The rest of the year it’s back to work, and not just the kind she gets paid for as a professional event planner with her own business, Weddings in Telluride. It’s also her volunteer duties, which were extensive enough to have Branch recognized as 2009’s Citizen of the Year by the Telluride Foundation for her 25 years of service to the community. At one time or another, Branch’s beneficence has included (but is not limited to) the Telluride Rotary Club and its international student exchange program, Angel Baskets, Young Life, Telluride Wine Festival, Telluride Jazz Celebration, the local women’s network, Bluegrass Festival, Christ Church and the Balloon Festival.
It is Telluride’s Balloon Fest, the summer season’s most picturesque yet precarious festival, for which Branch is perhaps best known. For 17 years she’s headed up the small event that occurs each June—or not—depending on which way the wind blows. The festival’s early morning hot air balloon flights and evening “glow” on main street are vulnerable to weather conditions and often get cancelled. “People ask me, ‘Why do you keep trying?’” says Branch. “Because every once and a while, you get to do it. Balloon Fest really gives something to the community. It’s probably one of the most photographed events in town. And it’s one of those first events of the summer season that really brings families out of their homes to greet each other on main street.”
A balloonist herself since the mid-1970s, Branch loves the camaraderie associated with the sport. “It’s a whole community in and of itself,” she says. “I was in Kenya, years ago, and took a commercial trip. I looked at the pilot and said, ‘I know you.’ And he recognized me, too. That’s how it is in that community.”
Community is a common theme in Branch’s life and has been since she first visited Telluride in the 1970s, when the ski area was still in its infancy. She was instantly intrigued by the town’s small charms and big possibilities. “There was this little trolley car pulled by a horse that would give you a ride over to Chair 7. It went all over town and you would put your skis on the outside and get in,” she remembers. “You could walk to Chair 7 faster than you could get there by horse, but still…” By the early ’80s, Branch, who organized tours and worked in sales and marketing in Santa Barbara, California, was back in Telluride, leading a tourist group of 100 people. That trip led to a job offer in Telluride, where the new ski area was just starting to put the unusually named town on the map. She moved here despite the fact that no one knew exactly where she was going.
“Everyone told me I was crazy,” she recalls. “They thought Telluride was in New Mexico.
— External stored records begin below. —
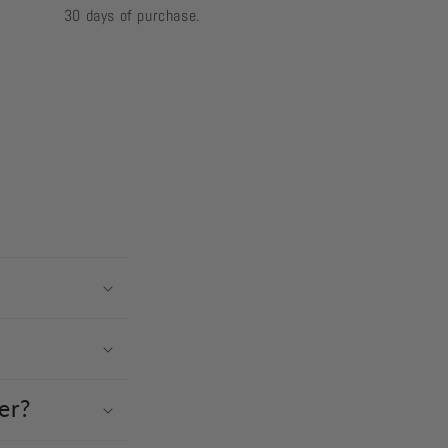
30 days of purchase.
er?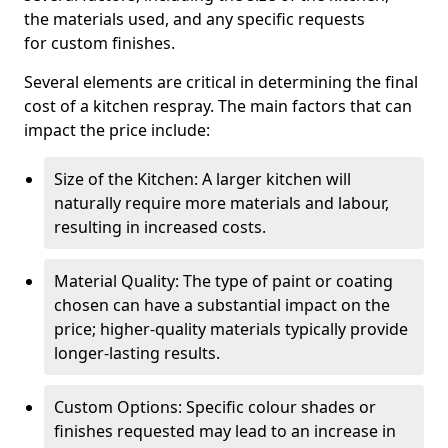
the materials used, and any specific requests
for custom finishes.
Several elements are critical in determining the final
cost of a kitchen respray. The main factors that can
impact the price include:
Size of the Kitchen: A larger kitchen will
naturally require more materials and labour,
resulting in increased costs.
Material Quality: The type of paint or coating
chosen can have a substantial impact on the
price; higher-quality materials typically provide
longer-lasting results.
Custom Options: Specific colour shades or
finishes requested may lead to an increase in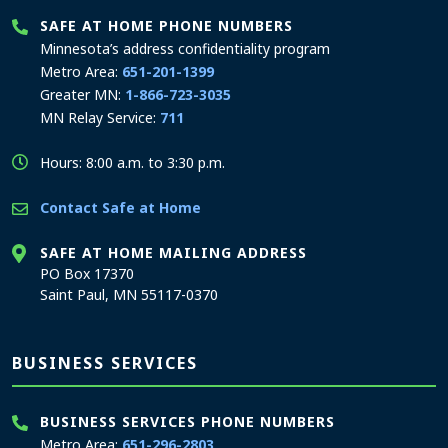
SAFE AT HOME PHONE NUMBERS
Minnesota’s address confidentiality program
Metro Area:
651-201-1399
Greater MN:
1-866-723-3035
MN Relay Service:
711
Hours: 8:00 a.m. to 3:30 p.m.
Contact Safe at Home
SAFE AT HOME MAILING ADDRESS
PO Box 17370
Saint Paul, MN 55117-0370
BUSINESS SERVICES
BUSINESS SERVICES PHONE NUMBERS
Metro Area:
651-296-2803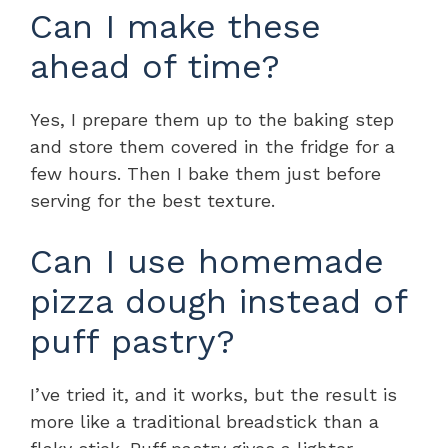
Can I make these
ahead of time?
Yes, I prepare them up to the baking step
and store them covered in the fridge for a
few hours. Then I bake them just before
serving for the best texture.
Can I use homemade
pizza dough instead of
puff pastry?
I’ve tried it, and it works, but the result is
more like a traditional breadstick than a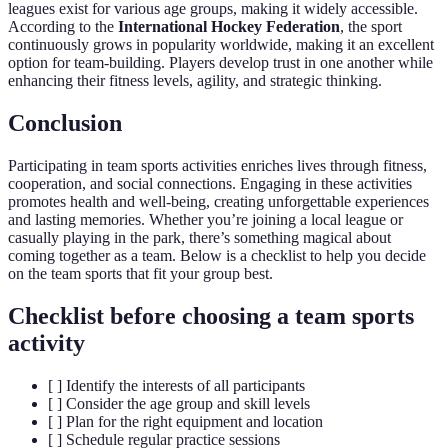
leagues exist for various age groups, making it widely accessible.
According to the
International Hockey Federation
, the sport
continuously grows in popularity worldwide, making it an excellent
option for team-building. Players develop trust in one another while
enhancing their fitness levels, agility, and strategic thinking.
Conclusion
Participating in team sports activities enriches lives through fitness,
cooperation, and social connections. Engaging in these activities
promotes health and well-being, creating unforgettable experiences
and lasting memories. Whether you’re joining a local league or
casually playing in the park, there’s something magical about
coming together as a team. Below is a checklist to help you decide
on the team sports that fit your group best.
Checklist before choosing a team sports
activity
[ ] Identify the interests of all participants
[ ] Consider the age group and skill levels
[ ] Plan for the right equipment and location
[ ] Schedule regular practice sessions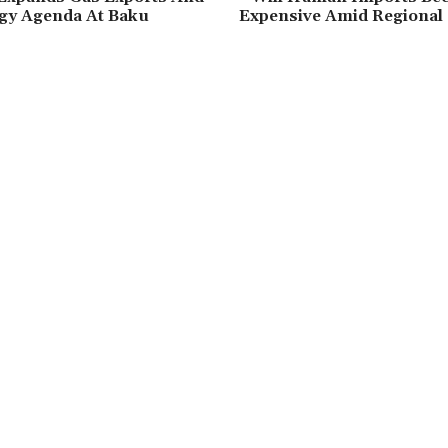
gy Agenda At Baku
Expensive Amid Regional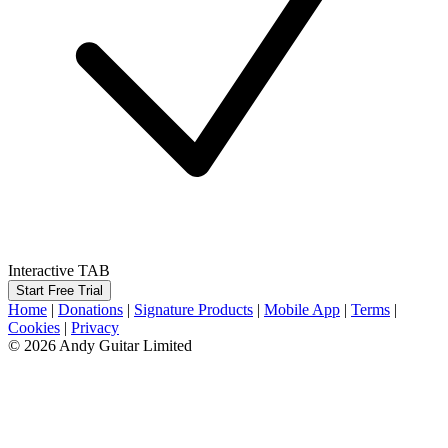
Interactive TAB
Start Free Trial
Home
|
Donations
|
Signature Products
|
Mobile App
|
Terms
|
Cookies
|
Privacy
© 2026 Andy Guitar Limited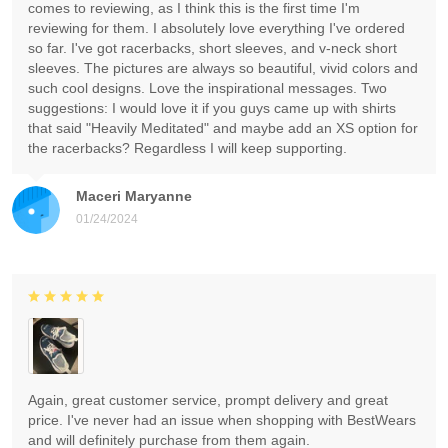
comes to reviewing, as I think this is the first time I'm
reviewing for them. I absolutely love everything I've ordered
so far. I've got racerbacks, short sleeves, and v-neck short
sleeves. The pictures are always so beautiful, vivid colors and
such cool designs. Love the inspirational messages. Two
suggestions: I would love it if you guys came up with shirts
that said "Heavily Meditated" and maybe add an XS option for
the racerbacks? Regardless I will keep supporting.
Maceri Maryanne
01/24/2024
Again, great customer service, prompt delivery and great
price. I've never had an issue when shopping with BestWears
and will definitely purchase from them again.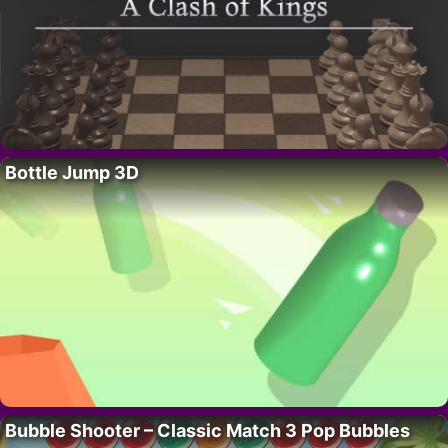
Bottle Jump 3D
Bubble Shooter – Classic Match 3 Pop Bubbles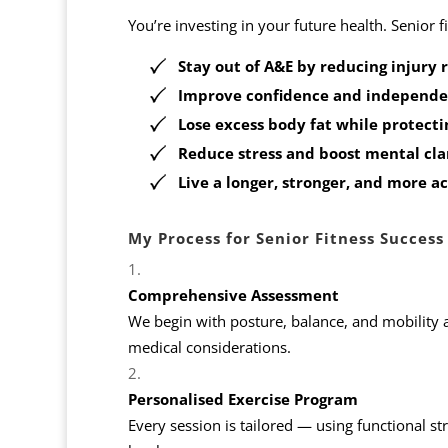
You’re investing in your future health. Senior 
Stay out of A&E by reducing injury r
Improve confidence and independ
Lose excess body fat while protect
Reduce stress and boost mental cla
Live a longer, stronger, and more ac
My Process for Senior Fitness Success
Comprehensive Assessment
We begin with posture, balance, and mobility 
medical considerations.
Personalised Exercise Program
Every session is tailored — using functional st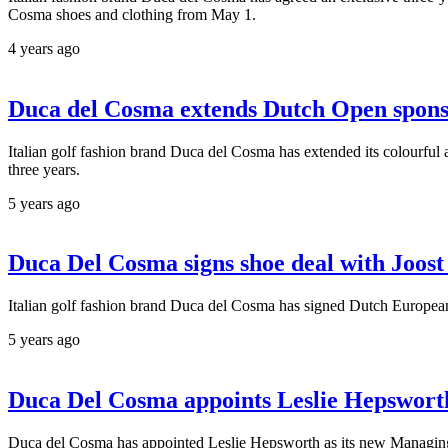
Cosma shoes and clothing from May 1.
4 years ago
Duca del Cosma extends Dutch Open spons
Italian golf fashion brand Duca del Cosma has extended its colourful 
three years.
5 years ago
Duca Del Cosma signs shoe deal with Joost
Italian golf fashion brand Duca del Cosma has signed Dutch European T
5 years ago
Duca Del Cosma appoints Leslie Hepswort
Duca del Cosma has appointed Leslie Hepsworth as its new Managing 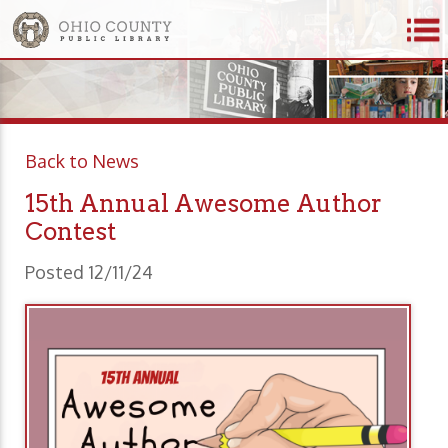
Back to News
15th Annual Awesome Author
Contest
Posted 12/11/24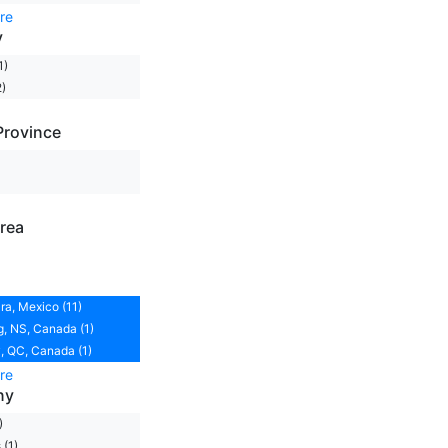
re
y
1)
)
Province
rea
ra, Mexico (11)
, NS, Canada (1)
 QC, Canada (1)
re
ny
)
(1)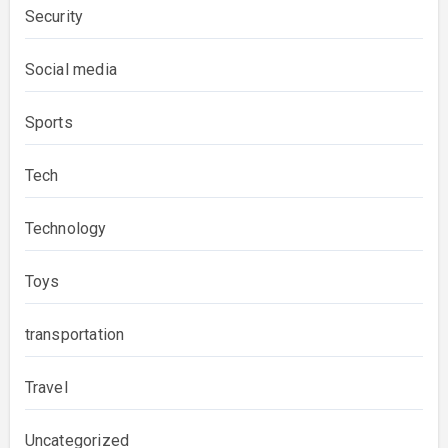
Security
Social media
Sports
Tech
Technology
Toys
transportation
Travel
Uncategorized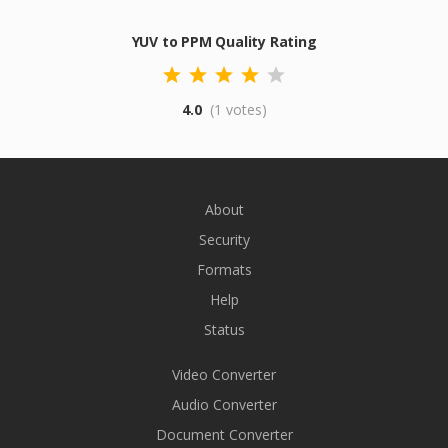
YUV to PPM Quality Rating
4.0
(1 votes)
About
Security
Formats
Help
Status
Video Converter
Audio Converter
Document Converter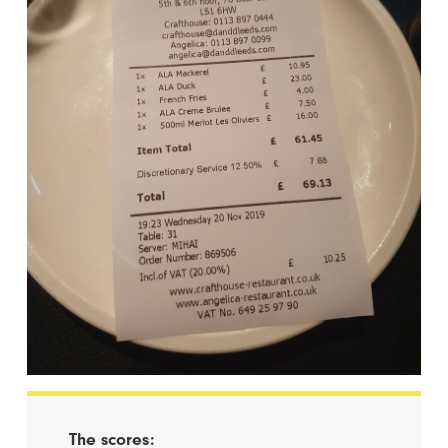
The scores:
But it was adventurous. I loved skiing, I loved being in the mountains, and it was exciting to be here with Telluride just getting going.”
It was a new era for the Town, and Branch decided to put down roots here. She became an active member of Christ Church and created a home for herself and her daughter, Kim. Branch spent time skiing, hiking, traveling, working for various local employers and volunteering her time for community organizations. One of her closest associations was, and continues to be, the Telluride Rotary Club—a service club made up of professional community members. Rotarians in Telluride raise funds for student scholarships, participate in community service projects, and make sure all third graders in the region have brand new dictionaries.
Branch runs the Rotary Club’s international student exchange program, placing Telluride teenagers in study-abroad settings across the globe and, in exchange, helping to welcome international students into Telluride classrooms and homes. What started with a singular Rotary exchange student 10 years ago has blossomed into a popular, competitive program under Branch. This fall, instead of getting the typical handful of requests for applications, she handed out nearly 40 applications at Telluride High School. She is passionate about her volunteer work with the student exchange, for which she was named Rotarian of the Year. “I love being able to help the students through this opportunity, through the ups and downs of the exchange,” says Branch. “I always tell parents that they are not going to recognize their students when they get home. They are more mature, more independent, with a new mind-set. It really helps them to see all of what they can be.”
Her work with the Rotary’s exchange students, says Branch, lets her travel the world vicariously, keeps her energized and helps her stay in touch with her youth. “I don’t know that I’d be able to load one, but at least I know what an iPod is,” she laughs.
Despite all the ways she has been able to give back to her community, Branch says she still owes plenty to this little town that has provided the good life for a quarter of a century. “As much as Telluride has changed in the time that I have been here, it still has a community that is Telluride,” says Branch. “If I can make a little difference, that’s where my passion is.”
Being named 2009’s Citizen of the Year won’t change that. “I’m not one of those people who gets an award and just quits,” she says. “I will continue to keep going with weddings, with volunteer work, with everything. I am very, very happy doing what I’m doing.”